What you should do: Two lines in the data below mark the range: the one with "(IHC) of adenocarcinoma" and the one with "IHC micrograph of". Return both, along with every line between them, exactly.

===== Exercise data

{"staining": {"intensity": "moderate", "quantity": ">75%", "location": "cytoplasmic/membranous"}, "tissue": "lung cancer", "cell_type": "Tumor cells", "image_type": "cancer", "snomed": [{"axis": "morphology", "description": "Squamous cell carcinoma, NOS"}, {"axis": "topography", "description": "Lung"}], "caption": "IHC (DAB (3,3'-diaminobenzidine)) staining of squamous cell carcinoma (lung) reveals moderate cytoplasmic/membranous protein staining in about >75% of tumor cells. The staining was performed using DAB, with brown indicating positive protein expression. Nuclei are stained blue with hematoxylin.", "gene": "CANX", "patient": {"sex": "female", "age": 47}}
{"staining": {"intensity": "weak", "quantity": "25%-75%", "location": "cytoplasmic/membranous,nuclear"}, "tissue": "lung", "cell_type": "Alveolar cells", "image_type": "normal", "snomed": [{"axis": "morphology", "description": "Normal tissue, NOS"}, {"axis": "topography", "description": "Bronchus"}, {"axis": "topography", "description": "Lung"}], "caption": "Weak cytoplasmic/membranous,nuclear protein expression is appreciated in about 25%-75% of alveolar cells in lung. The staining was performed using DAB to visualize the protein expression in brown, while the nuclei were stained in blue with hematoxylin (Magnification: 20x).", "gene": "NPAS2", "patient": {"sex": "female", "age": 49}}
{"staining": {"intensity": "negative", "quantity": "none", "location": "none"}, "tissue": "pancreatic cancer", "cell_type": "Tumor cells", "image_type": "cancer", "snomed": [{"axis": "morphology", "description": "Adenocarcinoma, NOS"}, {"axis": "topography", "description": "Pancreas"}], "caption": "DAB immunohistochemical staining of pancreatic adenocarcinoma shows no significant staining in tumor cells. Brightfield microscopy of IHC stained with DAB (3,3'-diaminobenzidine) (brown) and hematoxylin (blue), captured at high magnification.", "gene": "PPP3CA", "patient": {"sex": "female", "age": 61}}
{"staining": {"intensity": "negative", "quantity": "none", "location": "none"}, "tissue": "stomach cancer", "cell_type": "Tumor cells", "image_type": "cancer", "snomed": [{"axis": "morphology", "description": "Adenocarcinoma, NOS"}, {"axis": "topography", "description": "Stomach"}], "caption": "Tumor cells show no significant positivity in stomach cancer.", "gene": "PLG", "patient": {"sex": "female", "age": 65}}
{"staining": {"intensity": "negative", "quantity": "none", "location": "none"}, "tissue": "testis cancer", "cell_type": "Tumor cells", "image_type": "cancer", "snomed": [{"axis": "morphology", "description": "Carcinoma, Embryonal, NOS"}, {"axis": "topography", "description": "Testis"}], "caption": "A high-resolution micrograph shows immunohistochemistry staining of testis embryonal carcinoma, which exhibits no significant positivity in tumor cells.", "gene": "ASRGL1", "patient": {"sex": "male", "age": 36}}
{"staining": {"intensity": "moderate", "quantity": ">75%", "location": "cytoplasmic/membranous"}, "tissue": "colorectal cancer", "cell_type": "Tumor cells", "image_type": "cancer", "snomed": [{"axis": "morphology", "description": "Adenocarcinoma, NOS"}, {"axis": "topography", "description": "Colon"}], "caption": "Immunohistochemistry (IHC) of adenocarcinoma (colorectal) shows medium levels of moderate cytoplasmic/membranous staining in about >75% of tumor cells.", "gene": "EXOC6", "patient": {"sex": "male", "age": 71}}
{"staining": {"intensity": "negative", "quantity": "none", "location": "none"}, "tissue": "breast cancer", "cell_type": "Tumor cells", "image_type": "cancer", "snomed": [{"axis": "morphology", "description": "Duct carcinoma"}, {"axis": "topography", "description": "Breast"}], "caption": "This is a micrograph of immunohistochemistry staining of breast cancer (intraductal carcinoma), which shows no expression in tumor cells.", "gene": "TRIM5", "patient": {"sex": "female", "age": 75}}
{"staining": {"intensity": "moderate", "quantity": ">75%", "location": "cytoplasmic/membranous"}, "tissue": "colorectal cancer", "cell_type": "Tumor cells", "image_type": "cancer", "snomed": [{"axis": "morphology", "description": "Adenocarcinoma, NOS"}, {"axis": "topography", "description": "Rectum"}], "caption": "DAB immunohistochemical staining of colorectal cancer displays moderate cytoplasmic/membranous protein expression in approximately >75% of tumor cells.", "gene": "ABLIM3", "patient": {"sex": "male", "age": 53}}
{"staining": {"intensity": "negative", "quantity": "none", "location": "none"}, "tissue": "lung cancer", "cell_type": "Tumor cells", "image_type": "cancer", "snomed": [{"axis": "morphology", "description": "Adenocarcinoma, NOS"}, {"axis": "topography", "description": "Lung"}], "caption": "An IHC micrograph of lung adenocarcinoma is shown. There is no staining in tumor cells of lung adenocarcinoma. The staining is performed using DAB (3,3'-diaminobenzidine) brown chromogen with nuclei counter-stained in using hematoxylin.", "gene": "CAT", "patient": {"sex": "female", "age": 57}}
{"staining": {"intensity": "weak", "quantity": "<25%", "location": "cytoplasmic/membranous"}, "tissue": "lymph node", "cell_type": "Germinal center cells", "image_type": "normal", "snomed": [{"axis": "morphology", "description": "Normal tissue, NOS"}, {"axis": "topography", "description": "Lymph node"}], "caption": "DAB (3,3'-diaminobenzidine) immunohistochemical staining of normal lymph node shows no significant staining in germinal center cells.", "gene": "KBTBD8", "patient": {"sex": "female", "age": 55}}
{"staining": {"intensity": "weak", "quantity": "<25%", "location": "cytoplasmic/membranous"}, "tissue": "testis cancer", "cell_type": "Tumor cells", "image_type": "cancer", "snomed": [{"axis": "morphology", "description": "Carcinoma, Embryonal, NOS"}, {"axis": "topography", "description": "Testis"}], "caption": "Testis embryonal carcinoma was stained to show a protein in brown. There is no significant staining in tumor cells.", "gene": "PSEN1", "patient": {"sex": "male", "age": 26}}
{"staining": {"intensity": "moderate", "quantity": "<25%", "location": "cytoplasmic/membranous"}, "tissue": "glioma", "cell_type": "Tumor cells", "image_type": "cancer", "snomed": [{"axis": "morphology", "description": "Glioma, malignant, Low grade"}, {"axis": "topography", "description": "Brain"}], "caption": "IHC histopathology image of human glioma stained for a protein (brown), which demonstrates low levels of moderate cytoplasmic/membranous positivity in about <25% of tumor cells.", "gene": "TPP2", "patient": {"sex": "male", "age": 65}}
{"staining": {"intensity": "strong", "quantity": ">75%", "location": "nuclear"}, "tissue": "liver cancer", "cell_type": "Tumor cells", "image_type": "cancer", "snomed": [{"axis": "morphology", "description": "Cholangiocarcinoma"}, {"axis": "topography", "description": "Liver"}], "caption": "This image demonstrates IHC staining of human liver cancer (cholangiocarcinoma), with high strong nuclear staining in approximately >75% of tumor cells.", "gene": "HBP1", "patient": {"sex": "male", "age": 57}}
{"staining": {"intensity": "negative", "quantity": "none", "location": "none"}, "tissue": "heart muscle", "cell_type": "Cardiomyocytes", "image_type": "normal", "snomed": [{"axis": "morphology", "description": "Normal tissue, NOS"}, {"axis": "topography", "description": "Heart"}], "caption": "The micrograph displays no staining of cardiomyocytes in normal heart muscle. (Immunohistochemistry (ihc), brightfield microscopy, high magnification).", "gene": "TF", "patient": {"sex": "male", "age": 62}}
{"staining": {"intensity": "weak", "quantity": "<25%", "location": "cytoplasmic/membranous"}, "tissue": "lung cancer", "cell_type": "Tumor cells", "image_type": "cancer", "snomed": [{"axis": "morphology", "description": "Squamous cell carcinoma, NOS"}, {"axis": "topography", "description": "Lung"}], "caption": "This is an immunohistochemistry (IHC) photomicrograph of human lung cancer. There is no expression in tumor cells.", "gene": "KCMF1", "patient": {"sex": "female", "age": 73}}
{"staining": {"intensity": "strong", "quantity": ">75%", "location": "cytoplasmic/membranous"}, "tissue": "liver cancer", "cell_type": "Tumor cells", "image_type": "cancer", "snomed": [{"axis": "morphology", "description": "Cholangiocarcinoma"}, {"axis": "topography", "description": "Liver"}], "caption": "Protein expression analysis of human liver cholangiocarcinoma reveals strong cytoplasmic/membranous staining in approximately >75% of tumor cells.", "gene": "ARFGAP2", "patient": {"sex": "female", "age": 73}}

==========

Answer for this exercise:
{"staining": {"intensity": "moderate", "quantity": ">75%", "location": "cytoplasmic/membranous"}, "tissue": "colorectal cancer", "cell_type": "Tumor cells", "image_type": "cancer", "snomed": [{"axis": "morphology", "description": "Adenocarcinoma, NOS"}, {"axis": "topography", "description": "Colon"}], "caption": "Immunohistochemistry (IHC) of adenocarcinoma (colorectal) shows medium levels of moderate cytoplasmic/membranous staining in about >75% of tumor cells.", "gene": "EXOC6", "patient": {"sex": "male", "age": 71}}
{"staining": {"intensity": "negative", "quantity": "none", "location": "none"}, "tissue": "breast cancer", "cell_type": "Tumor cells", "image_type": "cancer", "snomed": [{"axis": "morphology", "description": "Duct carcinoma"}, {"axis": "topography", "description": "Breast"}], "caption": "This is a micrograph of immunohistochemistry staining of breast cancer (intraductal carcinoma), which shows no expression in tumor cells.", "gene": "TRIM5", "patient": {"sex": "female", "age": 75}}
{"staining": {"intensity": "moderate", "quantity": ">75%", "location": "cytoplasmic/membranous"}, "tissue": "colorectal cancer", "cell_type": "Tumor cells", "image_type": "cancer", "snomed": [{"axis": "morphology", "description": "Adenocarcinoma, NOS"}, {"axis": "topography", "description": "Rectum"}], "caption": "DAB immunohistochemical staining of colorectal cancer displays moderate cytoplasmic/membranous protein expression in approximately >75% of tumor cells.", "gene": "ABLIM3", "patient": {"sex": "male", "age": 53}}
{"staining": {"intensity": "negative", "quantity": "none", "location": "none"}, "tissue": "lung cancer", "cell_type": "Tumor cells", "image_type": "cancer", "snomed": [{"axis": "morphology", "description": "Adenocarcinoma, NOS"}, {"axis": "topography", "description": "Lung"}], "caption": "An IHC micrograph of lung adenocarcinoma is shown. There is no staining in tumor cells of lung adenocarcinoma. The staining is performed using DAB (3,3'-diaminobenzidine) brown chromogen with nuclei counter-stained in using hematoxylin.", "gene": "CAT", "patient": {"sex": "female", "age": 57}}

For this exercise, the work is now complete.